● **Activity list**
A: Which people does the interview about Rumi mention by name? List every one.
B: How would this sentence from the interview about Rumi read in Spanish: "There is nowhere, in truth, which is not shimmering with God."?

● **Extract to read**
>>>>
Q: You and I have been in a dialogue for some weeks about Andrew Harvey and his book The Wave of Passion: A Celebration of Rumi. Harvey himself is passionately involved with making Rumi’s message a reality for the way we live our lives now. It’s not just nice poetry from the thirteenth century.

A: No, it is contemporary. Seeing the Divine is in Bosnia, in the faces of the Los Angeles street gangs, and in the face of the newborn babe. It is manifesting in and as the suffering and the joy. There is nowhere, in truth, which is not shimmering with God. This is the mystic view. Anyone can see the glory while watching the sunset over the ocean. But the mystic sees it in the horror as well, even though it may still break one’s heart. Seeing the glory with tears in one’s eyes.

Q: Because the mystic also knows that what may look at one moment to be tragedy may have hidden beauty, unforeseen benefits, I have heard from numerous lamas, even the Dalai Lama, that the Chinese invasion was what drove the dharma out of Tibet to be shared with the rest of the world. This has allowed the teachings to flourish, and the teachings themselves have also broadened and changed as a result of coming to the West, according to many lamas.

A: Definitely, yes. The dharma is loosely translated as “the Way” or “the Truth.” Truth is ever flowing, ever fresh. It is not a static, fixed point in time or space. We take the great mystical visions from the great teachers of the past, and we eat what is fresh in them in the present. Andrew Harvey, in his celebration of Rumi, is speaking of having this love affair with the Divine in our time. fully awake to the horrors that are occurring on this planet. We cannot say that they are somehow separate. The only true healing that can occur in any sustainable way is through that mystical view. What is happening on the planet is wild. In many ways. we are more awake than we ever were. We now have the tools to express the message very fast. But the combination of an out-of-control worldwide population explosion and the despoiling of the land, air, and seas forces us into a crisis situation that means that we either must wake up or die in large numbers. lt’s already happening. This is already a time of crisis. However, people will not desist in greed and anger unless they are impelled by a recognition of unity and love from inside.
<<<<
[Data records]
>>>>
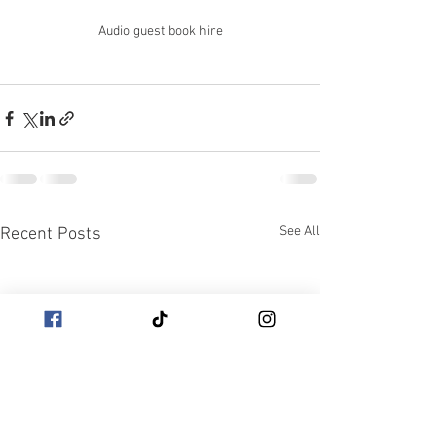
Audio guest book hire
See All
Recent Posts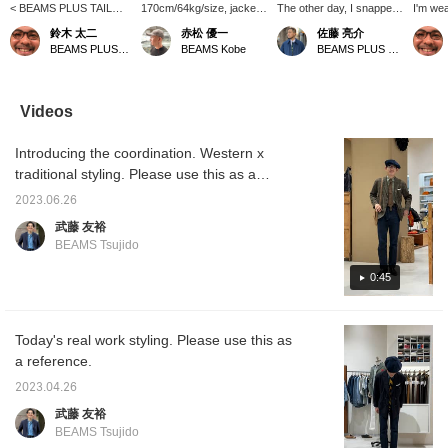
< BEAMS PLUS TAILOR
170cm/64kg/size, jacket
The other day, I snapped
I'm wea
LINE> We have received
L. Shirt L. While it's great
a photo of the three of
of BE
鈴木 太二
赤松 優一
佐藤 亮介
new stock of essential
for casual styles, I've
them going to a party. As
LINE, a
BEAMS PLUS Marunouchi
BEAMS Kobe
BEAMS PLUS Marunouchi
items for a summer Ivy
been enjoying pairing it
expected, they were
season
style: a classic tropical
with ties lately. Since I
wearing the uniform that
pattern
wool navy blazer and a
chose a larger size, I
represents BEAMS
7:3 cot
cotton corduroy sports
think wider pants would
PLUS, the blazer. Paired
which c
Videos
coat that shines in the
be better. [Adding this to
with grey wool trousers, it
the gol
summer sun. These are
your favorites with a +♡
gives off a stiff
a some
Introducing the coordination. Western x
clothes that blend in with
will make it much easier
impression. They also
texture.
the scenery of early
to look back on later.
chose white or sax blue
the not
traditional styling. Please use this as a
summer streets. Be sure
Please do!]
shirts. The black leather
toned 
reference!
to check them out when
shoes and regimental ties
pattern.
2023.06.26
you visit our store!
are also unique and cool.
at BE
武藤 友裕
Marun
BEAMS Tsujido
Kobe, b
the sto
0:45
check i
recom
Today's real work styling. Please use this as
a reference.
2023.04.26
武藤 友裕
BEAMS Tsujido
<<<<
● **Written answers**
A: Andrew Harvey, Rumi, the Dalai Lama

B: No hay ningún lugar, en verdad, que no resplandezca con Dios.